_Data excerpts_:
= Beginning of Section =

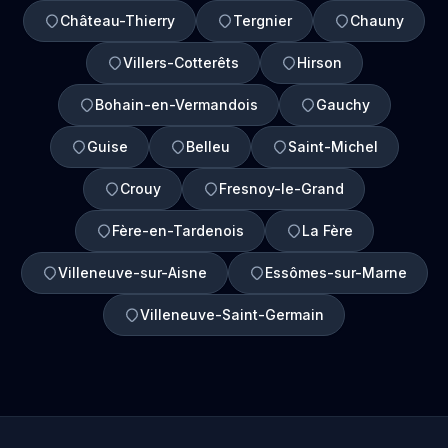
Château-Thierry
Tergnier
Chauny
Villers-Cotterêts
Hirson
Bohain-en-Vermandois
Gauchy
Guise
Belleu
Saint-Michel
Crouy
Fresnoy-le-Grand
Fère-en-Tardenois
La Fère
Villeneuve-sur-Aisne
Essômes-sur-Marne
Villeneuve-Saint-Germain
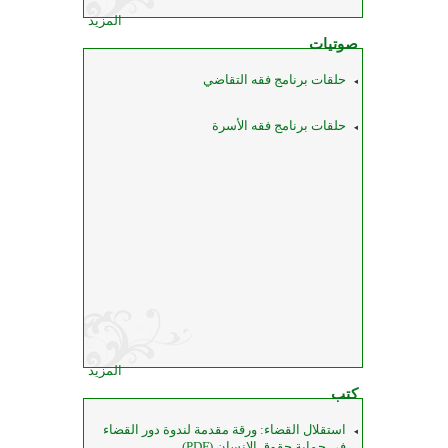
المزيد
صوتيات
حلقات برنامج فقه التقاضي
حلقات برنامج فقه الأسرة
المزيد
كتب
استقلال القضاء: ورقة مقدمة لندوة دور القضاء
في حماية حقوق الإنسان (PDF)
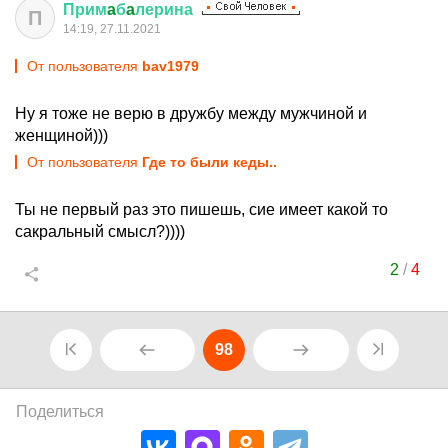
Прим
a
б
a
лерина
П
14:19, 27.11.2021
От пользователя
bav1979
Ну я тоже не верю в дружбу между мужчиной и
женщиной)))
От пользователя
Где то были кеды..
Ты не первый раз это пишешь, сие имеет какой то
сакральный смысл?))))
2
/
4
98
Поделиться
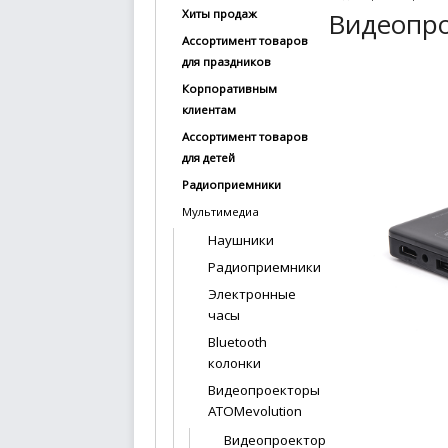
Видеопро
Хиты продаж
купить
Ассортимент товаров
Статьи
для праздников
и
Корпоративным
обзоры
клиентам
Ассортимент товаров
Вакансии
для детей
Сертификаты
Радиоприемники
Мультимедиа
PR
Наушники
Радиоприемники
Отзывы
Электронные
news@signalelectronics.ru
часы
Bluetooth
колонки
Видеопроекторы
ATOMevolution
Видеопроектор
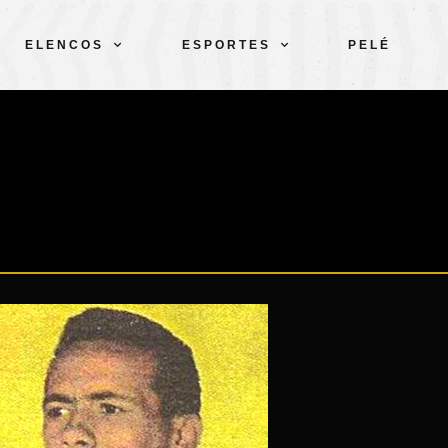
ELENCOS
ESPORTES
PELÉ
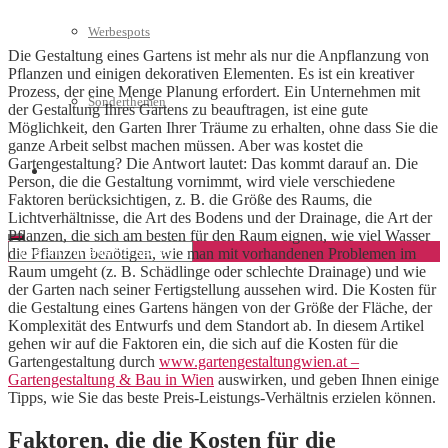
Werbespots
Die Gestaltung eines Gartens ist mehr als nur die Anpflanzung von
Pflanzen und einigen dekorativen Elementen. Es ist ein kreativer
Prozess, der eine Menge Planung erfordert. Ein Unternehmen mit
Sonderthemen
der Gestaltung Ihres Gartens zu beauftragen, ist eine gute
Möglichkeit, den Garten Ihrer Träume zu erhalten, ohne dass Sie die
ganze Arbeit selbst machen müssen. Aber was kostet die
Gartengestaltung? Die Antwort lautet: Das kommt darauf an. Die
Geschäftskonto eröffnen
Person, die die Gestaltung vornimmt, wird viele verschiedene
Faktoren berücksichtigen, z. B. die Größe des Raums, die
Lichtverhältnisse, die Art des Bodens und der Drainage, die Art der
Pflanzen, die sich am besten für den Raum eignen, wie viel Wasser
die Pflanzen benötigen, wie man mit vorhandenen Problemen im
Raum umgeht (z. B. Schädlinge oder schlechte Drainage) und wie
der Garten nach seiner Fertigstellung aussehen wird. Die Kosten für
die Gestaltung eines Gartens hängen von der Größe der Fläche, der
Komplexität des Entwurfs und dem Standort ab. In diesem Artikel
gehen wir auf die Faktoren ein, die sich auf die Kosten für die
Gartengestaltung durch
www.gartengestaltungwien.at –
Gartengestaltung & Bau in Wien
auswirken, und geben Ihnen einige
Tipps, wie Sie das beste Preis-Leistungs-Verhältnis erzielen können.
Faktoren, die die Kosten für die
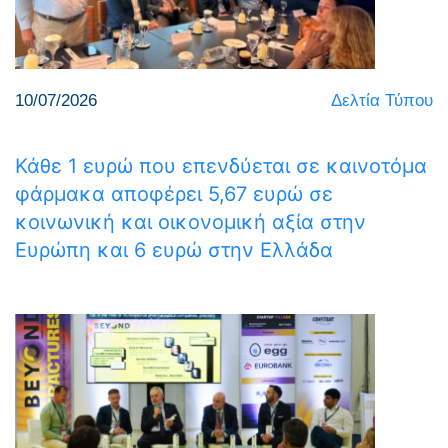
10/07/2026
Δελτία Τύπου
Κάθε 1 ευρώ που επενδύεται σε καινοτόμα
φάρμακα αποφέρει 5,67 ευρώ σε
κοινωνική και οικονομική αξία στην
Ευρώπη και 6 ευρώ στην Ελλάδα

= End of Section =

_Problem statement_: Filter this listing and copy only the lines holding the word "στην".

_Your response_:
κοινωνική και οικονομική αξία στην
Ευρώπη και 6 ευρώ στην Ελλάδα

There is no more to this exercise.